WHAT TO PRODUCE: Nothing but the lines from the one holding "Moulin Roty Toulouse" to the final line of the listing below, both included, should be repeated, and each must match exactly. Omit pictures.

- - - - - - -

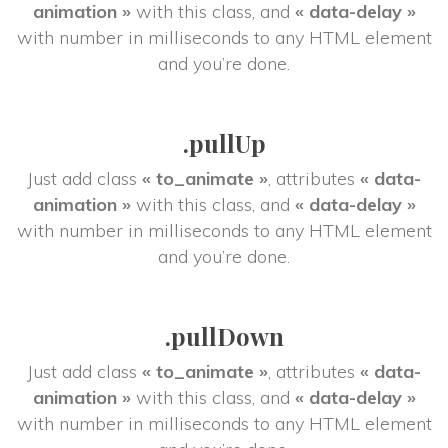
animation »
 with this class, and 
« data-delay »
 with number in milliseconds to any HTML element 
and you’re done.
.pullUp
Just add class 
« to_animate »
, attributes 
« data-
animation »
 with this class, and 
« data-delay »
 with number in milliseconds to any HTML element 
and you’re done.
.pullDown
Just add class 
« to_animate »
, attributes 
« data-
animation »
 with this class, and 
« data-delay »
 with number in milliseconds to any HTML element 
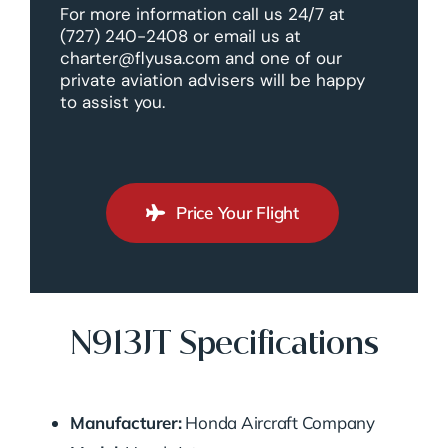
For more information call us 24/7 at
(727) 240-2408 or email us at
charter@flyusa.com and one of our
private aviation advisers will be happy
to assist you.
Price Your Flight
N913JT Specifications
Manufacturer:
Honda Aircraft Company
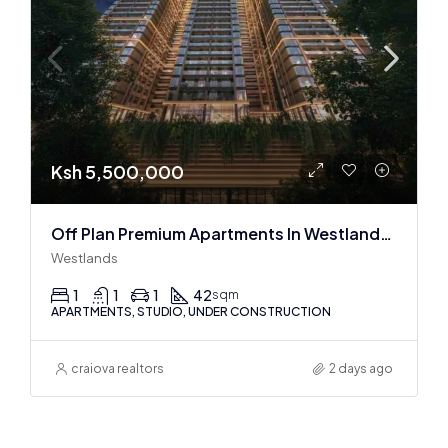
Ksh 5,500,000
Off Plan Premium Apartments In Westlands Near Sarit Center
Westlands
1
1
1
42
sqm
APARTMENTS, STUDIO, UNDER CONSTRUCTION
craiova realtors
2 days ago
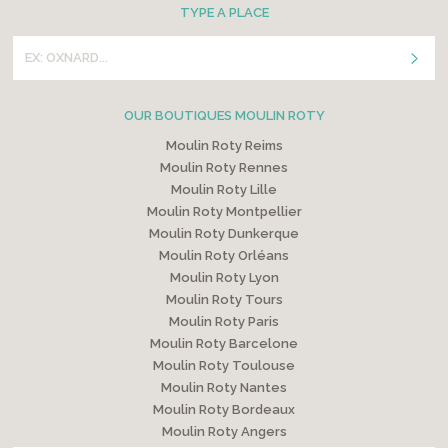
TYPE A PLACE
OUR BOUTIQUES MOULIN ROTY
Moulin Roty Reims
Moulin Roty Rennes
Moulin Roty Lille
Moulin Roty Montpellier
Moulin Roty Dunkerque
Moulin Roty Orléans
Moulin Roty Lyon
Moulin Roty Tours
Moulin Roty Paris
Moulin Roty Barcelone
Moulin Roty Toulouse
Moulin Roty Nantes
Moulin Roty Bordeaux
Moulin Roty Angers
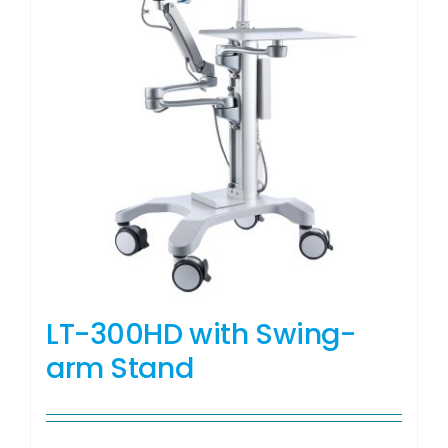
LT-300HD with Swing-
arm Stand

- - - - - - -

EXERCISE OUTPUT:
Moulin Roty Toulouse
Moulin Roty Nantes
Moulin Roty Bordeaux
Moulin Roty Angers
LT-300HD with Swing-
arm Stand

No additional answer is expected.